Nothing below is to be printed except the lines between the line holding "arasında gösteriliyor." and the line holding "şekillenmesinde aktif rol üstlendi. Savunma", inclusive, each exactly as it appears.

Saved data entries
★ ★ ★ ★
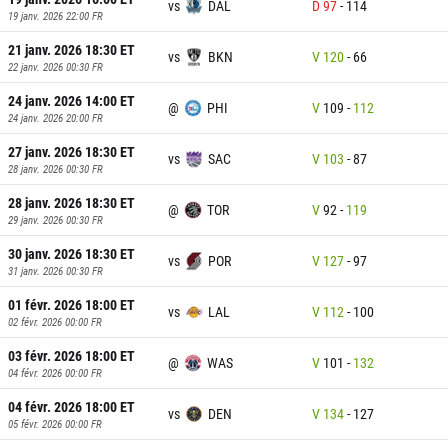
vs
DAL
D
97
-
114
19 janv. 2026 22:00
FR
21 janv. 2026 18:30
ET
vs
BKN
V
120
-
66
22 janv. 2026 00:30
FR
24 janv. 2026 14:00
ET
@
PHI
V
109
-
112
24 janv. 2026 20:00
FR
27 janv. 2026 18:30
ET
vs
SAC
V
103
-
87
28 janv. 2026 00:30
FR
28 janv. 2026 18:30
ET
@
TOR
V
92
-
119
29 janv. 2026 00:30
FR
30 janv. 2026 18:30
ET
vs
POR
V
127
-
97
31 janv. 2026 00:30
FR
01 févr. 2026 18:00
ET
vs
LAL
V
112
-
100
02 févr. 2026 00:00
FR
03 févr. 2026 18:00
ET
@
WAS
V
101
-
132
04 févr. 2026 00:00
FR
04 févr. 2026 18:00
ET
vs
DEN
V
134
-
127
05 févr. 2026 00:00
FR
★ ★ ★ ★
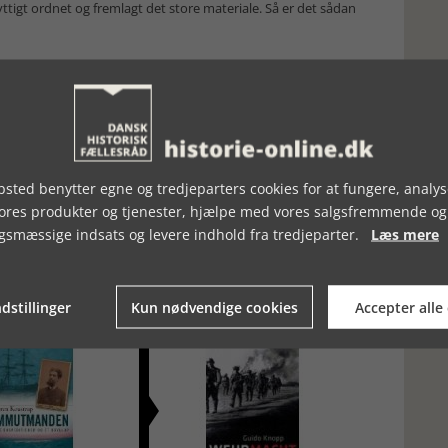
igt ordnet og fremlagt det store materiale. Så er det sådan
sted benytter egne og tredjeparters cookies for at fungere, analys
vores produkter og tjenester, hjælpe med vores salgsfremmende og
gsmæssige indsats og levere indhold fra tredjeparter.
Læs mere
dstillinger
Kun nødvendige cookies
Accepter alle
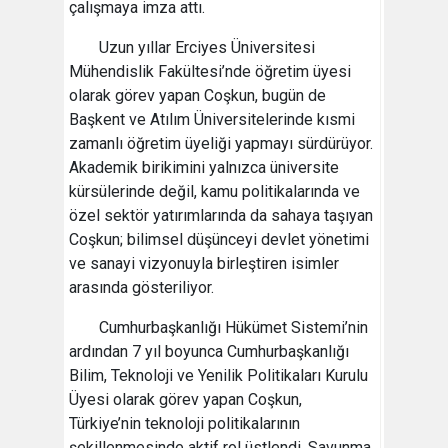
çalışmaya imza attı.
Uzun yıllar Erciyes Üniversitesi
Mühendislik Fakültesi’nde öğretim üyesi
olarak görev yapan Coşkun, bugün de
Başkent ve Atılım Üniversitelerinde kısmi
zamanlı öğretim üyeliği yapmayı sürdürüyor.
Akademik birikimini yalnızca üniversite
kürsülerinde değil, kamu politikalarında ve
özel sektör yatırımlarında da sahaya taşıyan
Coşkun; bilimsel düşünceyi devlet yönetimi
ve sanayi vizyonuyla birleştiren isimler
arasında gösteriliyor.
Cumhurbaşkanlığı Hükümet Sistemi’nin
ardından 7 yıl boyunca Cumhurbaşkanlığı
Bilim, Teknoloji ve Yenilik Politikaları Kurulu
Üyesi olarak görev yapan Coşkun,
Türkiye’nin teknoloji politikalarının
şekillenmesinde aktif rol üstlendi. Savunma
★ ★ ★ ★
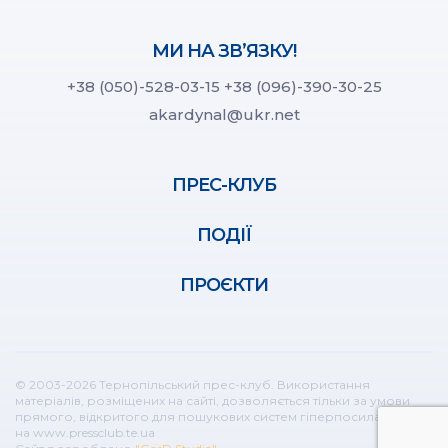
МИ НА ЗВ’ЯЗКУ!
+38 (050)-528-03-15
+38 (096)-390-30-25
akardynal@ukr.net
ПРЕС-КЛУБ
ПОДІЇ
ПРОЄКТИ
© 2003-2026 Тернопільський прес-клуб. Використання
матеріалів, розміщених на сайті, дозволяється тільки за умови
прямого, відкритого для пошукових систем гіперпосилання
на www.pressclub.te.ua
★ ★ ★ ★
→ **RESULT OF THE EXERCISE**
arasında gösteriliyor.
Cumhurbaşkanlığı Hükümet Sistemi’nin
ardından 7 yıl boyunca Cumhurbaşkanlığı
Bilim, Teknoloji ve Yenilik Politikaları Kurulu
Üyesi olarak görev yapan Coşkun,
Türkiye’nin teknoloji politikalarının
şekillenmesinde aktif rol üstlendi. Savunma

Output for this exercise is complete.